__Problems to solve__
• a. From the write-up on the local document search system, list every size given in megabytes, with what each one measures.
• b. According to the write-up on the local document search system, what chunk size works for the author's documentation style?
• c. Copy the passage from the write-up on the local document search system that begins at the words "Chunk size matters" and stops after "what I needed.".

*** Given passage ***

No automatic updates. When I modify a file, I need to re-process it manually. I could automate this with file watchers, but I haven't bothered yet. My docs don't change that often.

Search quality depends on how I write documentation. Vague notes produce vague results. This forced me to write clearer, more specific documentation, which is probably a good thing.

Current State

I've been using this system for six months. It indexes about 800 files totaling 5MB of text. The ChromaDB database is 45MB on disk.

I query it several times a week, mostly for configuration lookups and troubleshooting references. It's faster than scrolling through files and more reliable than my memory.

The setup runs continuously on the VM with minimal resource usage—about 200MB RAM idle, spikes to 500MB during queries.

Key Takeaways

Semantic search transforms how I use archived documentation. I find what I need based on meaning, not memorized keywords.

Local embeddings are practical. The all-MiniLM-L6-v2 model is fast enough for real-time search without requiring GPU resources.

Chunk size matters more than I expected. Too large and results are unfocused. Too small and context is lost. 500 characters works for my documentation style.

ChromaDB's simplicity is its strength. No complex setup, no separate database server, just a Python library and local storage.

This system doesn't replace reading documentation—it helps me find the right documentation faster. That's exactly what I needed.

*** End of Given passage ***
*** Supplied information ***

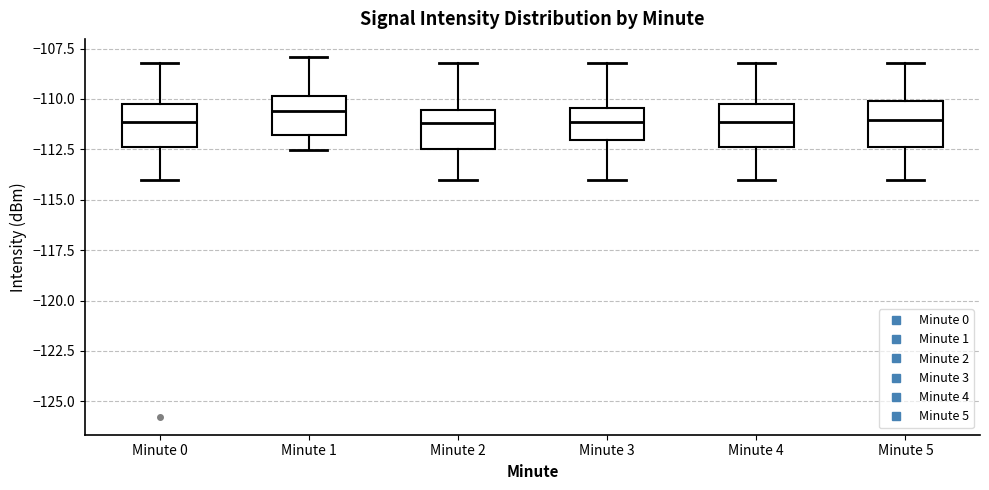

Where does the upper whisker of the box for Minute 4 end on the y-axis? The values are not printed on the chart, so give them approximately, as read against the axis.

-108.0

*** End of Supplied information ***

__Answers for this exercise__
• a.
- 5MB: the total text of the roughly 800 indexed files
- 45MB: the ChromaDB database on disk
- 200MB: RAM use when idle
- 500MB: RAM use during queries

• b. 500 characters.

• c.
Chunk size matters more than I expected. Too large and results are unfocused. Too small and context is lost. 500 characters works for my documentation style.

ChromaDB's simplicity is its strength. No complex setup, no separate database server, just a Python library and local storage.

This system doesn't replace reading documentation—it helps me find the right documentation faster. That's exactly what I needed.